8080 Background: Activation of the adaptive immune response plays an important role in tumor immune surveillance. Not surprisingly then, lymphopenia has emerged as an adverse prognostic factor in non-Hodgkin lymphoma (NHL). The factors which may contribute to the development of lymphopenia in NHL are incompletely understood. B7-H1, a member of the B7 family of costimulatory/coinhibitory ligands, inhibits T-cell proliferation and promotes the induction of cell death in tumor-specific T cells. We recently described its expression on malignant cells, tumor-infiltrating dendritic cells, and circulating CD14+HLA-DRlo myeloid-derived suppressor cells in NHL (Blood. 2009;114(10): 2149- 58.). Therefore, we have hypothesized that B7-H1 may contribute to the development of lymphopenia in NHL. Methods: Serum samples were collected from normal donors (n=25) and patients with cutaneous T-cell NHL (CTCL, n=24), peripheral T-cell NHL (PTCL, n=29) and diffuse large B-cell lymphoma (DLBCL, n=31) and levels of soluble B7-H1 (sB7-H1) determined by ELISA. Results: Soluble B7-H1 was detected in serum of both normal donors (mean 0.29 ng/mL; 0.09-0.50 95% CI) and CTCL patients (mean 0.44 ng/mL; 0.25-0.63 95% CI), but was found to be significantly elevated in both PTCL (mean 0.84 ng/mL, 0.49-1.20 95% CI, p<0.001) and DLBCL (mean 0.62 ng/mL, 0.49-0.75 95% CI, p<0.001), when compared with that observed in normal donors.
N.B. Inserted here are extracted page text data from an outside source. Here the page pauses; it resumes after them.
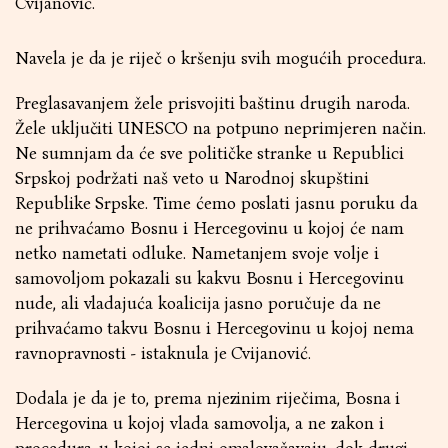
Cvijanović.
Navela je da je riječ o kršenju svih mogućih procedura.
Preglasavanjem žele prisvojiti baštinu drugih naroda.
Žele uključiti UNESCO na potpuno neprimjeren način.
Ne sumnjam da će sve političke stranke u Republici
Srpskoj podržati naš veto u Narodnoj skupštini
Republike Srpske. Time ćemo poslati jasnu poruku da
ne prihvaćamo Bosnu i Hercegovinu u kojoj će nam
netko nametati odluke. Nametanjem svoje volje i
samovoljom pokazali su kakvu Bosnu i Hercegovinu
nude, ali vladajuća koalicija jasno poručuje da ne
prihvaćamo takvu Bosnu i Hercegovinu u kojoj nema
ravnopravnosti - istaknula je Cvijanović.
Dodala je da je to, prema njezinim riječima, Bosna i
Hercegovina u kojoj vlada samovolja, a ne zakon i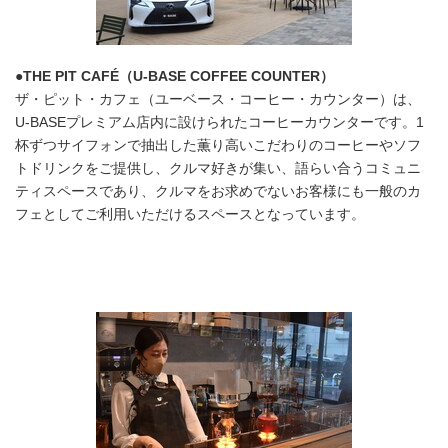
●THE PIT CAFÉ（U-BASE COFFEE COUNTER）
ザ・ピット・カフェ（ユーベース・コーヒー・カウンター）は、
U-BASEプレミアム店内に設けられたコーヒーカウンターです。1
杯ずつサイフォンで抽出した薫り高いこだわりのコーヒーやソフ
トドリンクをご提供し、クルマ好きが集い、語らい合うコミュニ
ティスペースであり、クルマをお求めでないお客様にも一般のカ
フェとしてご利用いただけるスペースとなっています。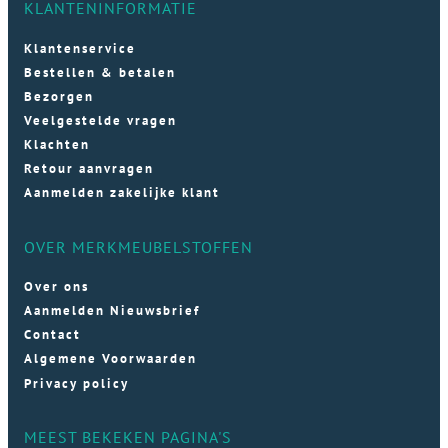
KLANTENINFORMATIE
Klantenservice
Bestellen & betalen
Bezorgen
Veelgestelde vragen
Klachten
Retour aanvragen
Aanmelden zakelijke klant
OVER MERKMEUBELSTOFFEN
Over ons
Aanmelden Nieuwsbrief
Contact
Algemene Voorwaarden
Privacy policy
MEEST BEKEKEN PAGINA'S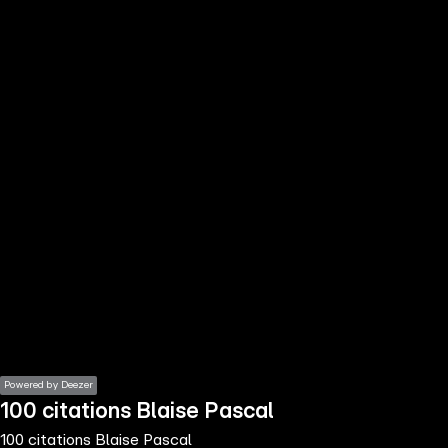
the
h page
 main
nt
the
ibility
ment
Powered by Deezer
100 citations Blaise Pascal
100 citations Blaise Pascal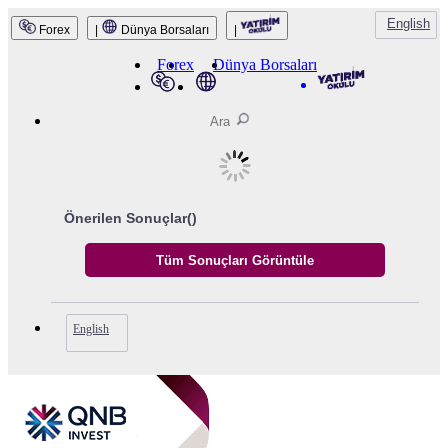
English
Forex
|
Dünya Borsaları
|
Forex
Dünya Borsaları
Önerilen Sonuçlar(
)
English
In order to determinewhether sB7-H1 may be associated with the development of lymphopenia, sB7-H1 levels at diagnosis were correlated with matched absolute lymphocyte counts (ALC) obtained from DLBCL patients (n=31). An inverse correlation was noted between sB7-H1 and the ALC. Forty-two percent of patients with elevated sB7-H1 (defined as greater than the mean sB7-H1) were lymphopenic (ALC <900/uL) at diagnosis, whereas 16% of the remaining patients were lymphopenic at diagnosis (p=0.1). Following therapy with anthracycline-based chemotherapy, a 39% reduction in sB7-H1 was observed (n=29, p<0.00001, paired t-test) and was associated with an 18% increase in the ALC. Conclusions: Collectively, the data presented demonstrates that sB7-H1 may represent a novel biomarker in NHL that's associated with lymphopenia. No significant financial relationships to disclose.